À mon avis, et si l’on considère uniquement la Loi de 1971, un tel acte ne saurait être validement qualifié de « procédure » au sens tout à fait ordinaire de ce mot, encore moins de « procédure » au sens restrictif qui doit, pour les raisons susmentionnées, être attribué à ce mot tel qu’il est employé dans la Loi.
[…]
Cependant, même si je me trompe dans mon appréciation de la question, je souscris totalement à la décision du juge sur le second point, c’est-à-dire qu’il serait manifestement contraire à l’ordre public de reconnaître ici comme valide un divorce résultant tout bonnement de la formule du talaq.

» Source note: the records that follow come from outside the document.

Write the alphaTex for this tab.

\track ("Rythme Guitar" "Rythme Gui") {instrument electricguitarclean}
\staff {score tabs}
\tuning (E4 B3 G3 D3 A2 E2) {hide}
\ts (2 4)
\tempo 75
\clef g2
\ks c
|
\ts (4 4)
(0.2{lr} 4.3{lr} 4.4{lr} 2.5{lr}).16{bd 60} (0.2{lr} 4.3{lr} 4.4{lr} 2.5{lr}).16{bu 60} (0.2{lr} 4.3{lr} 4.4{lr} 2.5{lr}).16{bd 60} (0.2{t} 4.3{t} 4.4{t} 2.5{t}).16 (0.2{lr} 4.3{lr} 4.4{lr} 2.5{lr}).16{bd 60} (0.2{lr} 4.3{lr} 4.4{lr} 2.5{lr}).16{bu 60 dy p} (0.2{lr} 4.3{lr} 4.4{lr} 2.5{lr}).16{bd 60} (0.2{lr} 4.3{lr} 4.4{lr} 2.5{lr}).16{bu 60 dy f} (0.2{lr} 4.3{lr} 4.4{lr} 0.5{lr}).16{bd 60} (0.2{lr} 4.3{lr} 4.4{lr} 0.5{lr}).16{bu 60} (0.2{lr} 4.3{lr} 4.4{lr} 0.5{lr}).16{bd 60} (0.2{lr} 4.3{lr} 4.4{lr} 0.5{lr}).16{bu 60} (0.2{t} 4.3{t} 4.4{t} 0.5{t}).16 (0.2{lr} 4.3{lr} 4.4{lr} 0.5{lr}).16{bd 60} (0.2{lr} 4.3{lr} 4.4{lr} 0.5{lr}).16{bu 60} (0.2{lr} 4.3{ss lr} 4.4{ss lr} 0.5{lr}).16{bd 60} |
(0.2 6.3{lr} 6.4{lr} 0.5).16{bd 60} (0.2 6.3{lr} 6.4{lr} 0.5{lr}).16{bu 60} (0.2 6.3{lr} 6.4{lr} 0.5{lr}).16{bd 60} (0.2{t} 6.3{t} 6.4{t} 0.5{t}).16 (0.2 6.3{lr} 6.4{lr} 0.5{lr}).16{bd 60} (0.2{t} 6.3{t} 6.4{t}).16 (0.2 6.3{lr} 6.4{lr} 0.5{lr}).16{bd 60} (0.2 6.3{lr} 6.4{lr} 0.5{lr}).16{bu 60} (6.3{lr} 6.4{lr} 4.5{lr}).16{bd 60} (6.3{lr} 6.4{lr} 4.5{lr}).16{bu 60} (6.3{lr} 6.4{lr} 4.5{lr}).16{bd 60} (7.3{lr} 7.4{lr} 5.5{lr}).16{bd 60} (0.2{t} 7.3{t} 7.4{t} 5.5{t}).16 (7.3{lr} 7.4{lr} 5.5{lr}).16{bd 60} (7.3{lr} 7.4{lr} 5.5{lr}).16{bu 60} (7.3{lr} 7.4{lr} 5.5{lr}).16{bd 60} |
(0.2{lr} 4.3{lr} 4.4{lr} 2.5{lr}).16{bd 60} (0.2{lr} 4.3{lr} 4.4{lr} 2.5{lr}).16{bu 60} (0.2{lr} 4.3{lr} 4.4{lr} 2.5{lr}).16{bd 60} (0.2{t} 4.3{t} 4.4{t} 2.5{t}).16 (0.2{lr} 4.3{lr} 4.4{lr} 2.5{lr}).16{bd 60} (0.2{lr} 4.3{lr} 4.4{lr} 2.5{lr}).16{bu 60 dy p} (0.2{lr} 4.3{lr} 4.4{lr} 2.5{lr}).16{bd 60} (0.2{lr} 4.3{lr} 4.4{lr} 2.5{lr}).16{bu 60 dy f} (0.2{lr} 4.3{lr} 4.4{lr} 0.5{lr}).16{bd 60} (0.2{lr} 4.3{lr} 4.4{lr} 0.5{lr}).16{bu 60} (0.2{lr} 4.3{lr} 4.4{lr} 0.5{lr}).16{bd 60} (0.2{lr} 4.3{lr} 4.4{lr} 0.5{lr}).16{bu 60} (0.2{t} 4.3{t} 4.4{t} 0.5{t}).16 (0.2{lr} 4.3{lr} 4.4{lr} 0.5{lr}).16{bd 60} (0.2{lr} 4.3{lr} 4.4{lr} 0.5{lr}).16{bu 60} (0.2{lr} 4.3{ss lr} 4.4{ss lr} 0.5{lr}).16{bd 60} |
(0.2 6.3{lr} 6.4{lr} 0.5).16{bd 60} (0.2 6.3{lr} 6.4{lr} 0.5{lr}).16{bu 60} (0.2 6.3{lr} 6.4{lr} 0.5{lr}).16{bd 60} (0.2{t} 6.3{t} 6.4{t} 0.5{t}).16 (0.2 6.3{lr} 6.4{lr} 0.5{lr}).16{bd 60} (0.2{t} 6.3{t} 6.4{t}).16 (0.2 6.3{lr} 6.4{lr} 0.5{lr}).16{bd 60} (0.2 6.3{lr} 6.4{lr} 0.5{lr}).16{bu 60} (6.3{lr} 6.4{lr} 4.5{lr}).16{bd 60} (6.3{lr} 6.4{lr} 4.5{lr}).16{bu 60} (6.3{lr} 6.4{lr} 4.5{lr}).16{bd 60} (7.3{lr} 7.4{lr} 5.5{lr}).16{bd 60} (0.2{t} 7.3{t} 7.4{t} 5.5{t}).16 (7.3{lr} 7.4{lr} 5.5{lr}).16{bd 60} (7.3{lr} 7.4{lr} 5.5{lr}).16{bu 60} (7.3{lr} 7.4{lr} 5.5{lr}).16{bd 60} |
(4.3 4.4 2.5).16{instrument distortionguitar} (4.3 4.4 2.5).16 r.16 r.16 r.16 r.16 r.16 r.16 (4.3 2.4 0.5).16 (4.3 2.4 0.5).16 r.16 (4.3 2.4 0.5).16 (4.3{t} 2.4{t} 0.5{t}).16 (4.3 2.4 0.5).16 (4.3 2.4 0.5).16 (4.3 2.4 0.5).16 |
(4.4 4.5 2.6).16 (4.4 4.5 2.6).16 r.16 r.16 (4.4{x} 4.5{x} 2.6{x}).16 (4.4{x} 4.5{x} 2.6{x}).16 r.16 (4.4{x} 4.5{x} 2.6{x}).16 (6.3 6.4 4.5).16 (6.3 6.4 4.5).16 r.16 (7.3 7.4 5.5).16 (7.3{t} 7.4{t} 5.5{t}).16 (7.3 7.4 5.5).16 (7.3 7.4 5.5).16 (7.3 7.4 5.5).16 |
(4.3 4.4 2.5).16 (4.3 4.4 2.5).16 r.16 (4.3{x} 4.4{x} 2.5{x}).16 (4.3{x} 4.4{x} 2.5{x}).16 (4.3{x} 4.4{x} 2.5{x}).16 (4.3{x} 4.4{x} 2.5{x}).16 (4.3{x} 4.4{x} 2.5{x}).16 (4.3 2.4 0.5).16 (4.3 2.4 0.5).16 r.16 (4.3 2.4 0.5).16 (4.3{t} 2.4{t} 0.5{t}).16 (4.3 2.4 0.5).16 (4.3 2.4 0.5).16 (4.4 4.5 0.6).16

[21] Les principes de common law qui régissent la reconnaissance des divorces étrangers vont au-delà de la nécessité de l’existence d’un lien réel et substantiel avec le lieu où est prononcé le divorce, mais comprennent les conditions primordiales que sont le respect des formes régulières et l’équité procédurale. Ce point fut exposé par lord Pearce dans l’arrêt Indyka v. Indyka, [1969] 1 A.C. 33 (H.L.), dans le passage suivant, à la page 88 :
[traduction] J’estime cependant que nos tribunaux devraient se réserver le droit de refuser d’entériner les jugements qui heurtent l’idée que nous nous faisons d’un authentique divorce. C’est ce qu’ils font lorsque des jugements vont à l’encontre des principes de justice fondamentale, et cela comprend évidemment un jugement obtenu par fraude. Mais je crois que cela comprend aussi, ou devrait comprendre, le jugement rendu lorsqu’une épouse est allée à l’étranger pour obtenir un divorce et que l’on peut dire que le divorce ainsi obtenu ne s’accorde pas avec l’idée que nous nous faisons d’un divorce authentique.
[22] Ce point capital a aussi été souligné par le juge J. E. Fichaud, dans la décision Orabi v. El Qaoud (2005), 12 R.F.L. (6th) 296, où il était demandé à la Cour d’appel de la Nouvelle-Écosse de reconnaître une déclaration de divorce délivrée au mari par un conseil chargé de l’application de la charia en Jordanie. Après un examen approfondi des principes de common law régissant la reconnaissance des divorces étrangers, le juge Fichaud écrivait ce qui suit (au paragraphe 18) :
[traduction] M. El Qaoud savait où habitait Mme Orabi. Or, il n’a pas signifié à Mme Orabi l’avis de la procédure de divorce. Ce n’était pas un cas où l’intimée était difficile à localiser, cherchait à se soustraire à la signification de l’avis ou était l’objet d’une ordonnance portant signification indirecte. Le tribunal jordanien a, semble-t-il, accordé le divorce sans exiger la preuve qu’avis de la procédure avait été signifié à Mme Orabi. En décembre 2002, Mme Orabi s’est vu remettre par messager un jugement de divorce, rendu par un tribunal devant lequel elle n’avait pas comparu, dans un pays avec lequel elle n’avait aucun lien, à la suite d’une procédure qui ne lui avait pas été signifiée. Ce jugement de divorce allait modifier son statut et ses mesures accessoires. Cela contrevient aux principes de justice naturelle. Je serais d’avis de refuser, pour ce motif, la reconnaissance du document de divorce révocable.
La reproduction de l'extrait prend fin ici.